*Material provided*:
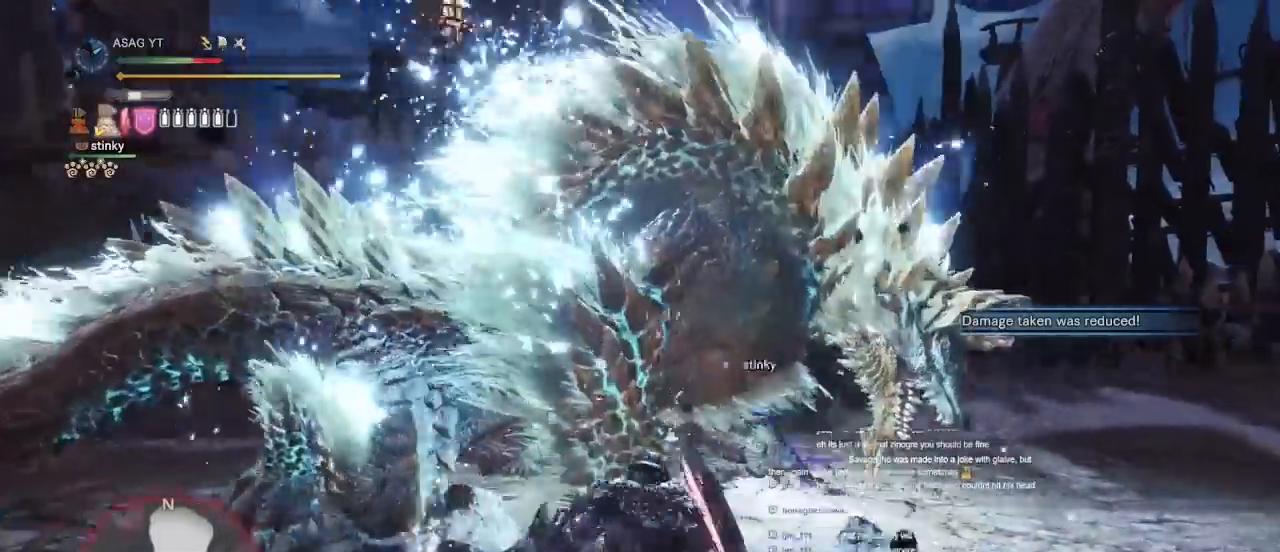
{"keys": ["d", "s"], "mouse": [], "events": [[50, "space", "up"], [100, "space", "down"], [183, "space", "up"], [233, "space", "down"], [317, "space", "up"], [467, "d", "down"]]}
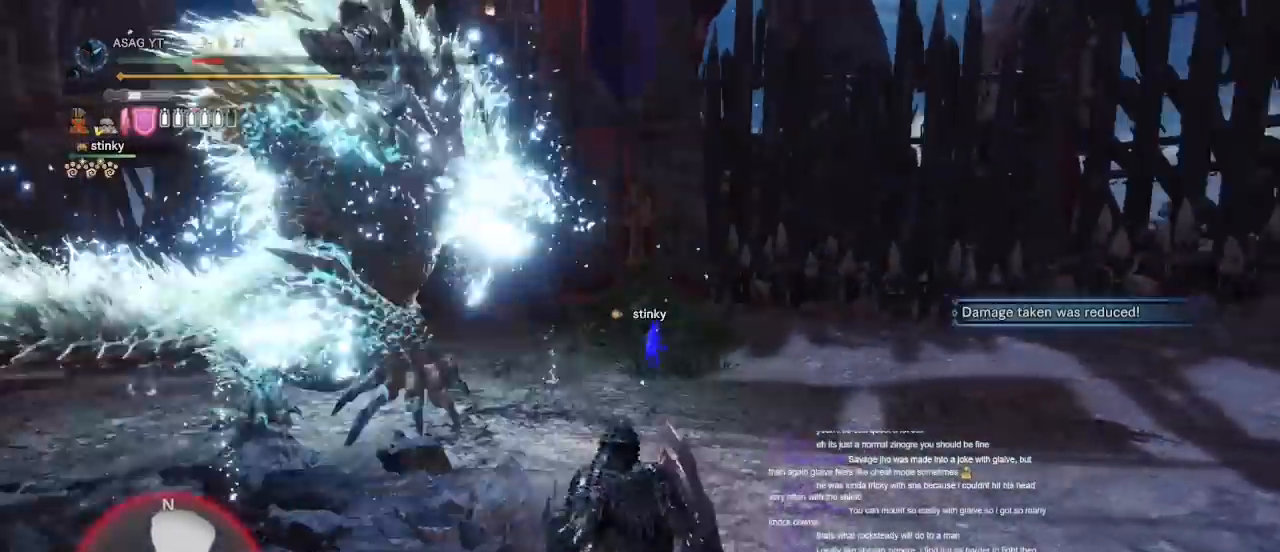
{"keys": ["d"], "mouse": [], "events": [[100, "space", "down"], [250, "space", "up"], [350, "s", "up"], [350, "space", "down"], [483, "space", "up"]]}
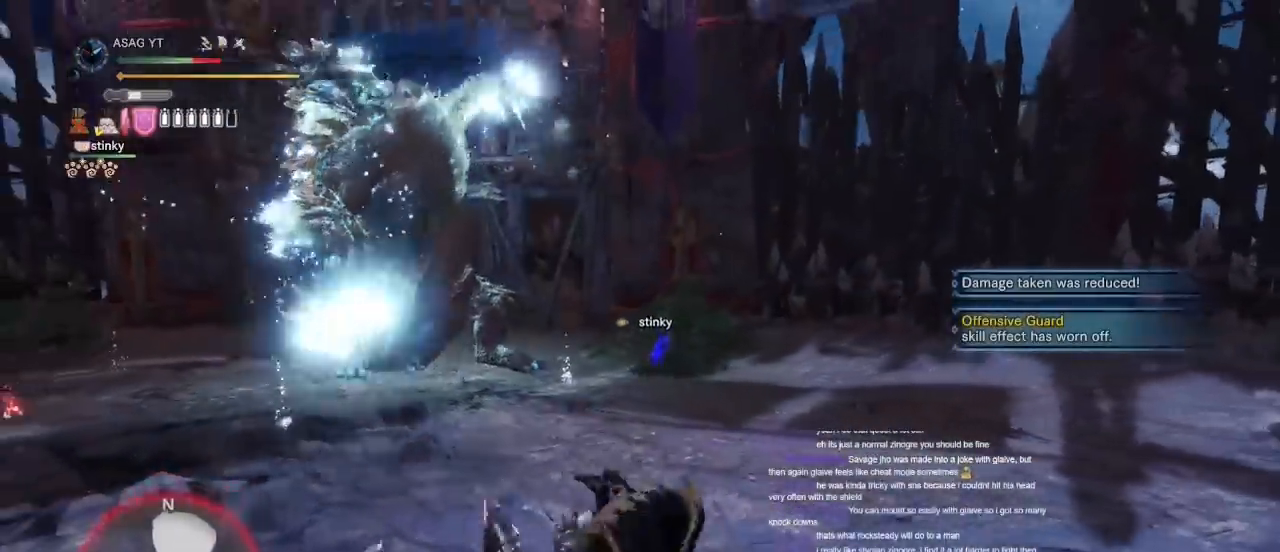
{"keys": ["d", "s"], "mouse": [], "events": [[267, "s", "down"]]}
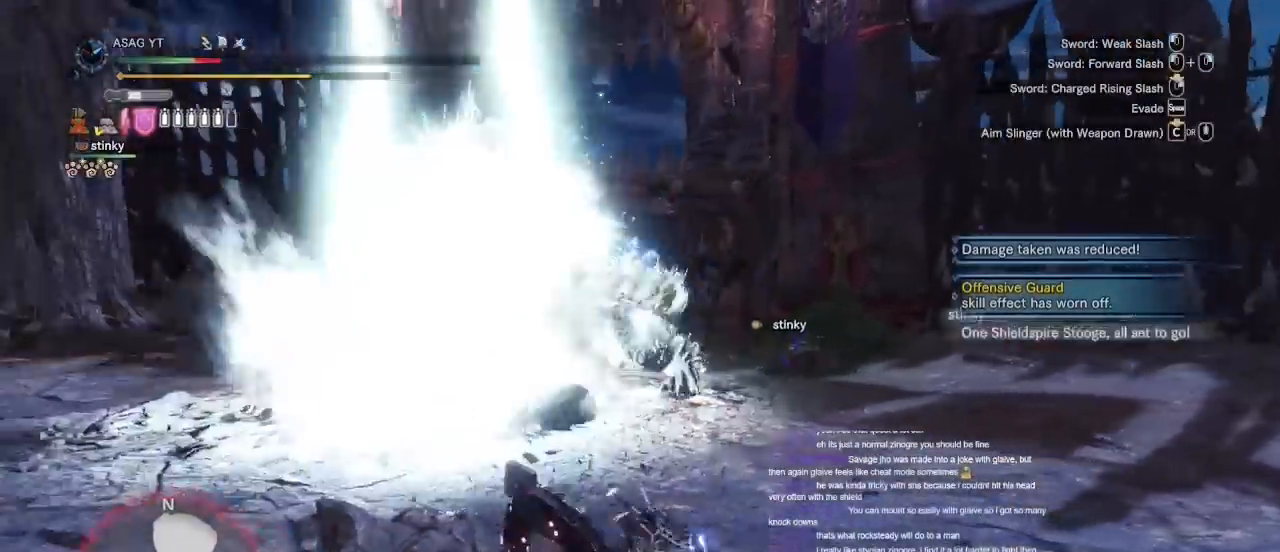
{"keys": ["d", "s"], "mouse": [], "events": [[83, "space", "down"], [200, "space", "up"]]}
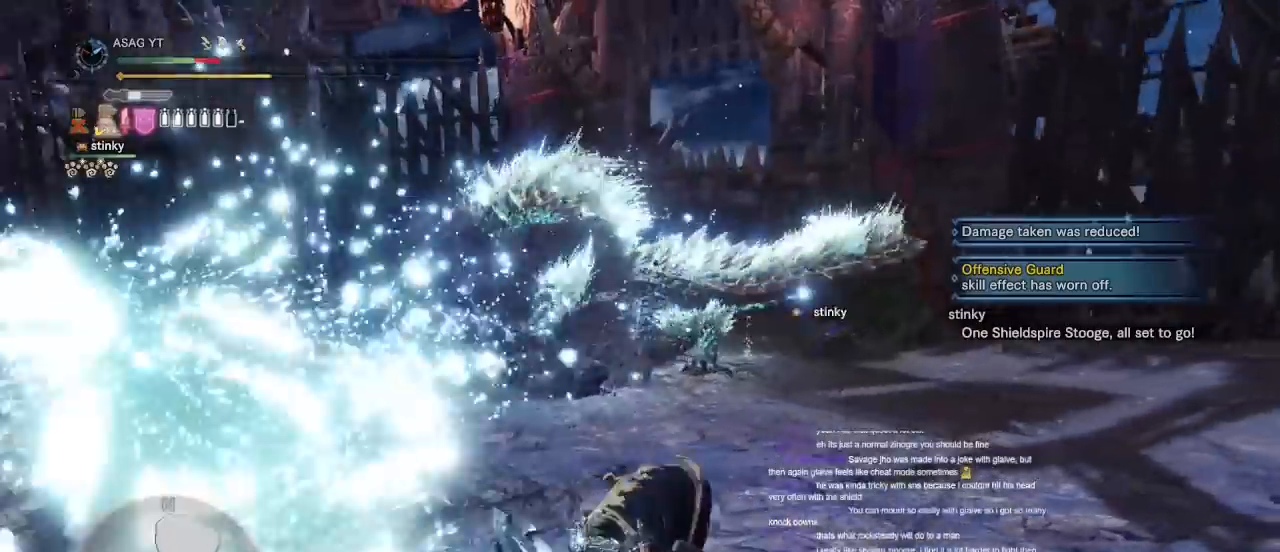
{"keys": ["d", "s"], "mouse": [], "events": []}
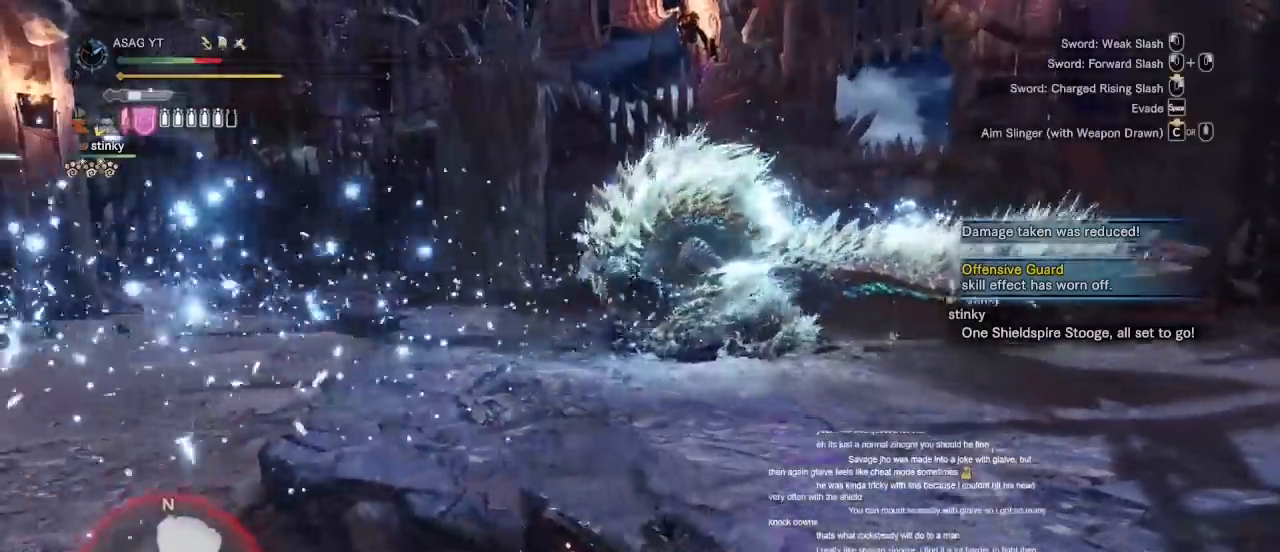
{"keys": ["s"], "mouse": [], "events": [[67, "d", "up"]]}
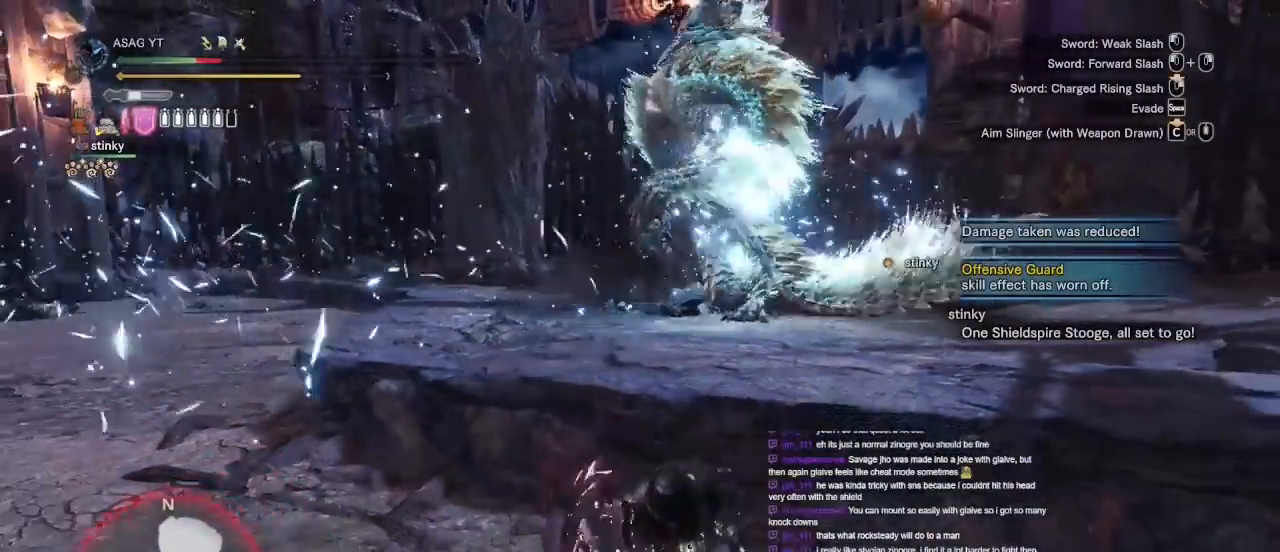
{"keys": ["s", "space"], "mouse": [], "events": [[417, "space", "down"]]}
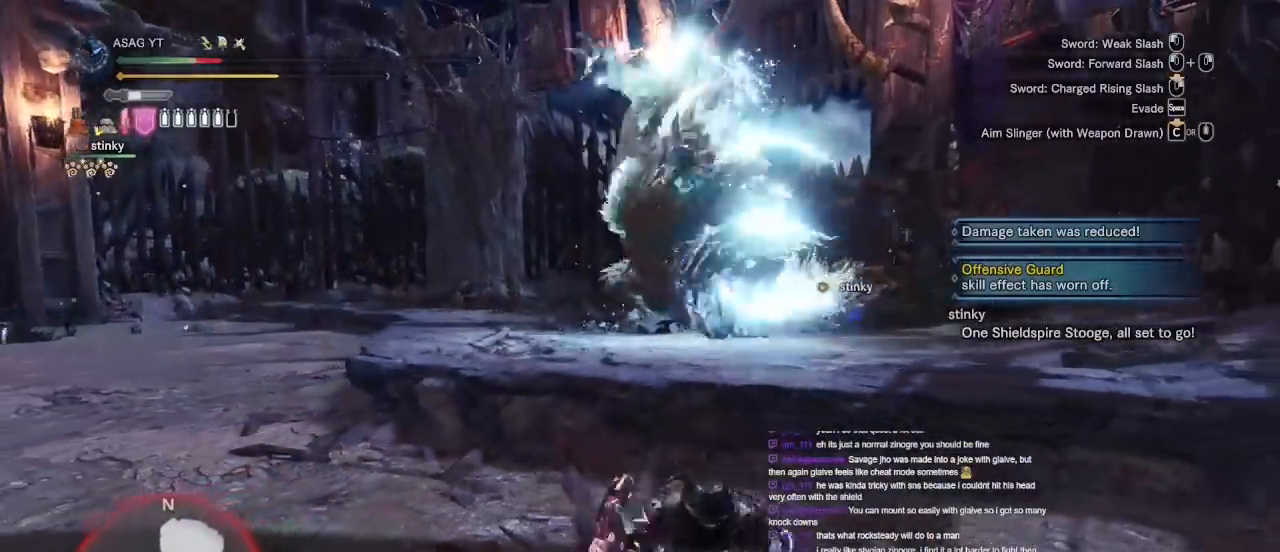
{"keys": ["s"], "mouse": [], "events": [[100, "space", "up"]]}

*Task requirements*:
If a line in the records has the word "space", copy that line.

*Output below*:
{"keys": ["d", "s"], "mouse": [], "events": [[50, "space", "up"], [100, "space", "down"], [183, "space", "up"], [233, "space", "down"], [317, "space", "up"], [467, "d", "down"]]}
{"keys": ["d"], "mouse": [], "events": [[100, "space", "down"], [250, "space", "up"], [350, "s", "up"], [350, "space", "down"], [483, "space", "up"]]}
{"keys": ["d", "s"], "mouse": [], "events": [[83, "space", "down"], [200, "space", "up"]]}
{"keys": ["s", "space"], "mouse": [], "events": [[417, "space", "down"]]}
{"keys": ["s"], "mouse": [], "events": [[100, "space", "up"]]}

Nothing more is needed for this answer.